# Brief:
Look through the records and copy each line with the string "PlayStation" in it.

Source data
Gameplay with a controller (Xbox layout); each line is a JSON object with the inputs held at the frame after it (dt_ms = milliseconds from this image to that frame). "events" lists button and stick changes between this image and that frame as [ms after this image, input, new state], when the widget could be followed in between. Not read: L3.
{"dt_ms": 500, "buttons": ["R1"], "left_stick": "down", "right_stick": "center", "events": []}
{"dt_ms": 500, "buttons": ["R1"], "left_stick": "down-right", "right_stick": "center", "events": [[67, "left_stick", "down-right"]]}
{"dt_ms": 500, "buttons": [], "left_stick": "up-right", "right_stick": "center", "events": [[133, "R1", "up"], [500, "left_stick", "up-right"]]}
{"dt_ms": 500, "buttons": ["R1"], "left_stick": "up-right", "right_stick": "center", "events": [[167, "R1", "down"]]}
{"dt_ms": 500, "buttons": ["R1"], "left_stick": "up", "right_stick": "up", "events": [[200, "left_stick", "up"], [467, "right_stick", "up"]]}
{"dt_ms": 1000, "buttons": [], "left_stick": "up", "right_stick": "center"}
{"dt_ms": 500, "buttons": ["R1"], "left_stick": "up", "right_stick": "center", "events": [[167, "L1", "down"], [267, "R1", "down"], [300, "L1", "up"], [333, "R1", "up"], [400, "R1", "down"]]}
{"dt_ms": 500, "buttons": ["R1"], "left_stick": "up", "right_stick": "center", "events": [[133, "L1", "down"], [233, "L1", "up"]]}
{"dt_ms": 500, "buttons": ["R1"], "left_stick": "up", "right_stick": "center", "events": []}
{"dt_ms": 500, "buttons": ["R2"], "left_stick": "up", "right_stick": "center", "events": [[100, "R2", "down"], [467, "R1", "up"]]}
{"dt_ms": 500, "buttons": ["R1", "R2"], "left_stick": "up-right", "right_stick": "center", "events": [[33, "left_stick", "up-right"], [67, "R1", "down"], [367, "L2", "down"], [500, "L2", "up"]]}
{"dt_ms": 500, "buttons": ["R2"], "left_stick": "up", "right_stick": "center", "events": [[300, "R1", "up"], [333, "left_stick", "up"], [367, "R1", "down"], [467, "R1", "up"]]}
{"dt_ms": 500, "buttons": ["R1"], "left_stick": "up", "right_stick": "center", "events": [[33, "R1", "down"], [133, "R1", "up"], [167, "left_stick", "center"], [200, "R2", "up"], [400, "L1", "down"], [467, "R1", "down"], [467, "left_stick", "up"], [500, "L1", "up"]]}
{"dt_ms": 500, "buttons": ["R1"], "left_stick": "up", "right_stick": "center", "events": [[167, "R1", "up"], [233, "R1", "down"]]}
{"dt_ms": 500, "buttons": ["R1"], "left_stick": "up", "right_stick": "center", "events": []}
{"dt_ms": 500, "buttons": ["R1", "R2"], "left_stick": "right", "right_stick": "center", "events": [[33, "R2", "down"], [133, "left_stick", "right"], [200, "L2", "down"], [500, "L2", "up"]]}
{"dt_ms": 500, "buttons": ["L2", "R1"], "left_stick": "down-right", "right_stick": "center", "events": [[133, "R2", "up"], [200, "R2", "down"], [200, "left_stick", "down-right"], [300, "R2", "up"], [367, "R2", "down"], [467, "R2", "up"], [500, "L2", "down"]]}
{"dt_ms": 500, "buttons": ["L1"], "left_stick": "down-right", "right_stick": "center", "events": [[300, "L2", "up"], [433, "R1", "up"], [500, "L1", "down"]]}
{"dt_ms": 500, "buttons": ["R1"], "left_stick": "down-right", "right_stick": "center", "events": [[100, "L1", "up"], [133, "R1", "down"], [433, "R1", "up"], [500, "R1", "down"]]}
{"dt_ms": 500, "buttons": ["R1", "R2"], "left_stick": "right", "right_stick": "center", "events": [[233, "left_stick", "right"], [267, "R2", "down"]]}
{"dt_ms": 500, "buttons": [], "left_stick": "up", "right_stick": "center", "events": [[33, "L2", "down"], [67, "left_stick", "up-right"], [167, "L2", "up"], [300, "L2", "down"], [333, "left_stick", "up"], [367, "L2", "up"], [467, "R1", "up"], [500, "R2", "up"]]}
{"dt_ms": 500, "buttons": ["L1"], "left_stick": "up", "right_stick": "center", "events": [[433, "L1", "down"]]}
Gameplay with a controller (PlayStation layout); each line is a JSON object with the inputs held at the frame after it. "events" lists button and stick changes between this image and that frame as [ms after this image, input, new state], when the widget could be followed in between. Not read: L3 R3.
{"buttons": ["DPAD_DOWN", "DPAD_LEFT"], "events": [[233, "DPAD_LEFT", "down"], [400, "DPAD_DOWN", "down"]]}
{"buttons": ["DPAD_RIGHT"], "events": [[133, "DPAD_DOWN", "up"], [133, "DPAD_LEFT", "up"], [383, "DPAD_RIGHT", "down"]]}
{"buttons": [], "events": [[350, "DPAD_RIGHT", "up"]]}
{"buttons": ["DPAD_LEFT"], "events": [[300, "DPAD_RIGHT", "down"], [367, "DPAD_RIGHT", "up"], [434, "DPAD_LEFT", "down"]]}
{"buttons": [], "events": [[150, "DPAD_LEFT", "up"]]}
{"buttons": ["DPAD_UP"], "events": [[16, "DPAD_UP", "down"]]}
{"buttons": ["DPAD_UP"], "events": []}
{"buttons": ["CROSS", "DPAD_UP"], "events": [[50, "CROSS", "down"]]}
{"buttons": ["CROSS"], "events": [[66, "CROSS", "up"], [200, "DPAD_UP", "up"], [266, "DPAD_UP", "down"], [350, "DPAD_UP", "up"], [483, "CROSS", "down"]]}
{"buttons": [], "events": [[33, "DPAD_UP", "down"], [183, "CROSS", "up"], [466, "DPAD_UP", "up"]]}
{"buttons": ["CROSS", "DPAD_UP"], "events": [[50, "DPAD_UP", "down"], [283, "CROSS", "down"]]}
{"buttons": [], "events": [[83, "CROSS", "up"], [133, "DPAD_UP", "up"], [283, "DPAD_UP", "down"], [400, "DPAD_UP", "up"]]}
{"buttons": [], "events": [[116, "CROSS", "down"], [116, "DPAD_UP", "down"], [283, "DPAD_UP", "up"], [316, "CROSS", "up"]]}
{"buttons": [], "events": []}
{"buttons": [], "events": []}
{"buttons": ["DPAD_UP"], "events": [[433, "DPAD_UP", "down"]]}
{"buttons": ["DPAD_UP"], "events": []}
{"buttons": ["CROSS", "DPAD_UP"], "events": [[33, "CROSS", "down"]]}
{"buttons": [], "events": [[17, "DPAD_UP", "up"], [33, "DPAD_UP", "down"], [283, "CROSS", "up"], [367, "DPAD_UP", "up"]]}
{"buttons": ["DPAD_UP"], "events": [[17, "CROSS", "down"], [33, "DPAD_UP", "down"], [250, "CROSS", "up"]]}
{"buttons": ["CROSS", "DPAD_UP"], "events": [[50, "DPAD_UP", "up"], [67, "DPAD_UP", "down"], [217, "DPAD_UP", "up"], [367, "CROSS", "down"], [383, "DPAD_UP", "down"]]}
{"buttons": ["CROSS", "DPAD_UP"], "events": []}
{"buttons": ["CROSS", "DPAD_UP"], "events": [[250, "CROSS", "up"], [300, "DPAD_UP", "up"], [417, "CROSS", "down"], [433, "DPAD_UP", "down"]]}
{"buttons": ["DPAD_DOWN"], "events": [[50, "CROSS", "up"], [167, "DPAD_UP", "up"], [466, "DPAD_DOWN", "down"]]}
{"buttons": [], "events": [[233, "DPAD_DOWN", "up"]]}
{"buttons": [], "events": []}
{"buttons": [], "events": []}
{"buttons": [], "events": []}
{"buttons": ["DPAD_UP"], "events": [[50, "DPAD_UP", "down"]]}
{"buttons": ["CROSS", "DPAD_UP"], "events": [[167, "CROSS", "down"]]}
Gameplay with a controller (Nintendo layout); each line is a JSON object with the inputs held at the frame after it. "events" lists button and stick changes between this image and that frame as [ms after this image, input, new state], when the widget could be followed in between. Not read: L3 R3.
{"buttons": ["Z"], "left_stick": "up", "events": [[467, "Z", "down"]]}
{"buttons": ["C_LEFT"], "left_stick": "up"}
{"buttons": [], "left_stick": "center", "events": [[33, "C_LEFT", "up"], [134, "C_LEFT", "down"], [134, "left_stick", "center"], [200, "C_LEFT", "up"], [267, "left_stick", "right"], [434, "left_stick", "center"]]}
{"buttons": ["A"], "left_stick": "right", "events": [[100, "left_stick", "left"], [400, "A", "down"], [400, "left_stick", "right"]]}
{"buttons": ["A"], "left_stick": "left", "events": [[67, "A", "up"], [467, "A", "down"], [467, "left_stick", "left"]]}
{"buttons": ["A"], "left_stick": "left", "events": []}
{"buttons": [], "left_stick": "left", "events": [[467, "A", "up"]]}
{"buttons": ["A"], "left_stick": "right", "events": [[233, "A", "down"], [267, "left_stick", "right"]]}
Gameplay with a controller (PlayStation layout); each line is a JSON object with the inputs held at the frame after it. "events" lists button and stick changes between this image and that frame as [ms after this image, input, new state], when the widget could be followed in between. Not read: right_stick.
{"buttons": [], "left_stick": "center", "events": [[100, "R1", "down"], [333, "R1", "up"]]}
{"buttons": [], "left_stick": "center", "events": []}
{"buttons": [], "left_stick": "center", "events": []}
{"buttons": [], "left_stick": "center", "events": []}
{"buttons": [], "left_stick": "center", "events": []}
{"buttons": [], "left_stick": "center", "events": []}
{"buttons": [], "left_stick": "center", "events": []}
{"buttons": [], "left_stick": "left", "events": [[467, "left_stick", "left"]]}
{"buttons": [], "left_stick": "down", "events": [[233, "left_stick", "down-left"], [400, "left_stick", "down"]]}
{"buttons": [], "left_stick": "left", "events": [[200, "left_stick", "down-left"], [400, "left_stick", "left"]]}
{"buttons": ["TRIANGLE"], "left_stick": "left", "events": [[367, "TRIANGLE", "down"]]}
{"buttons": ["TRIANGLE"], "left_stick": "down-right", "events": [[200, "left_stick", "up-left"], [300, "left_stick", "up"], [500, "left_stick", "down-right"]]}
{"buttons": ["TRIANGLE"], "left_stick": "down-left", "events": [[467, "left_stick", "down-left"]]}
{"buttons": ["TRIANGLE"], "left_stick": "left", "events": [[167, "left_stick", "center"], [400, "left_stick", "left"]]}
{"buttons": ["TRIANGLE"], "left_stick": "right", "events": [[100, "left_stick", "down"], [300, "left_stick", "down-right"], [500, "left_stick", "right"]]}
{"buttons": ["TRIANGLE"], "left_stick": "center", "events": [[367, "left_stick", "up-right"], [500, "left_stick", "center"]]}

# Solution to the exercise:
Gameplay with a controller (PlayStation layout); each line is a JSON object with the inputs held at the frame after it. "events" lists button and stick changes between this image and that frame as [ms after this image, input, new state], when the widget could be followed in between. Not read: L3 R3.
Gameplay with a controller (PlayStation layout); each line is a JSON object with the inputs held at the frame after it. "events" lists button and stick changes between this image and that frame as [ms after this image, input, new state], when the widget could be followed in between. Not read: right_stick.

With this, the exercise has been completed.